Pisa, il Comune è stato nuovamente condannato dal Tribunale di Pisa per aver negato l’iscrizione anagrafica a un richiedente asilo, ospitato a Pisa presso una struttura della Croce Rossa.

“Fin da quando il primo “Decreto sicurezza” ha stabilito che il permesso di soggiorno per richiesta asilo non dava diritto alla residenza -si legge in un comunicato firmato da  ‘Una città in comune’, ‘Rifondazione Comunista’ e ‘Pisa Possibile’ – abbiamo contestato l’intento discriminatorio della norma e la sua interpretazione strumentale: la residenza è, infatti, un diritto soggettivo che non può essere negato a chi vive regolarmente sul territorio, come nel caso dei richiedenti asilo, anche perché tale negazione lede altri diritti fondamentali legati alla residenza, come la salute e la protezione sociale. La nostra posizione è stata confermata anche dalla sentenza n. 186 del 2020 della Corte costituzionale, che ha denunciato l’intrinseca irrazionalità della norma voluta dall’ex Ministro degli Interni Salvini”.
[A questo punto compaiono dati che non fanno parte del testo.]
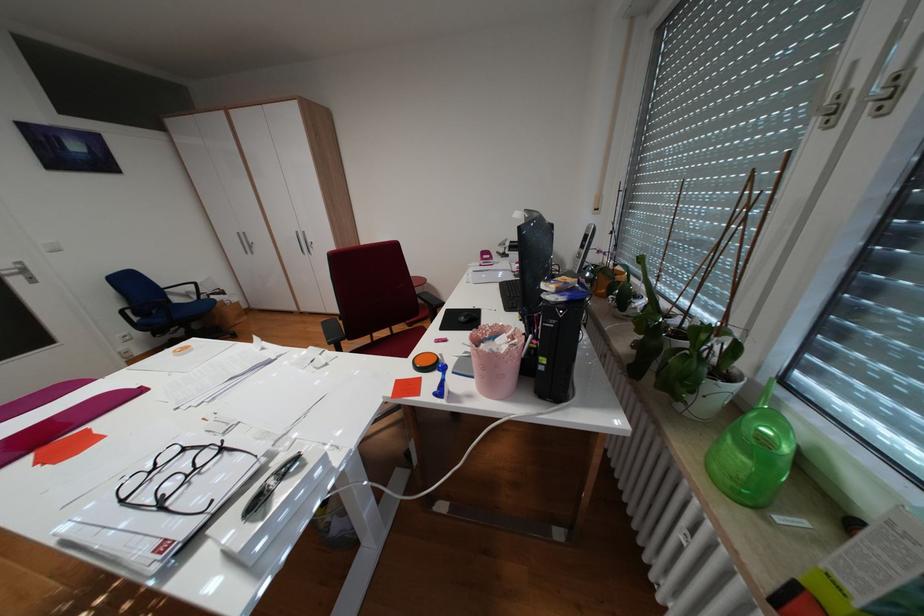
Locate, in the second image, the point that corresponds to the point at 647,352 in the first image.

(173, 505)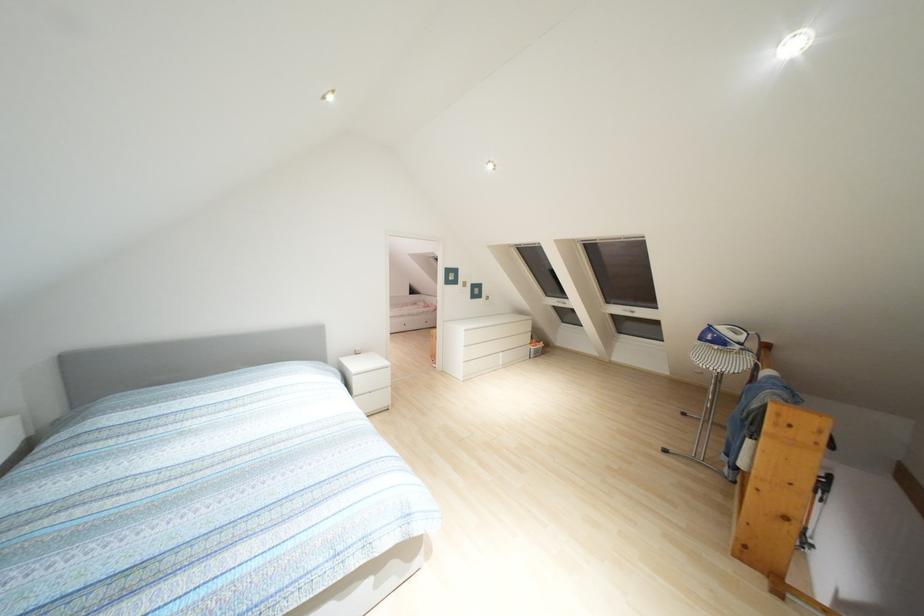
“La novità, rispetto alle precedenti condanne subite dal Comune, – continua il comunicato – è che il Tribunale ha assegnato il pagamento delle spese legali all’amministrazione comunale, per 2.900 euro: questo è il risultato del fatto che il sindaco, nonostante le precedenti sentenze con cui il Comune di Pisa era stato già condannato dal 2019 e le nostre reiterate diffide a seguito di una giurisprudenza consolidata, non ha mai dato disposizione agli ufficiali dell’anagrafe di dare la residenza ai richiedenti asilo, applicando le sentenze e rispettando la legge”.

“Con l’addebito delle spese legali, la collettività finisce per pagare il prezzo della propaganda antimmigrati della Lega e del sindaco. Per contrastare quest’esito inaccettabile, invieremo nei prossimi giorni una segnalazione alla Corte dei Conti. La cifra di 2.900 può essere considerata modesta, all’interno del bilancio comunale, ma noi difendiamo un principio molto semplice: il sindaco ha avuto tutto il tempo, in questi anni, per allineare la prassi dell’anagrafe a quanto deciso dai tribunali e quanto previsto dalla nostra Costituzione. Se non l’ha fatto, per motivi di propaganda xenofoba, non è giusto che a pagare sia la cittadinanza”.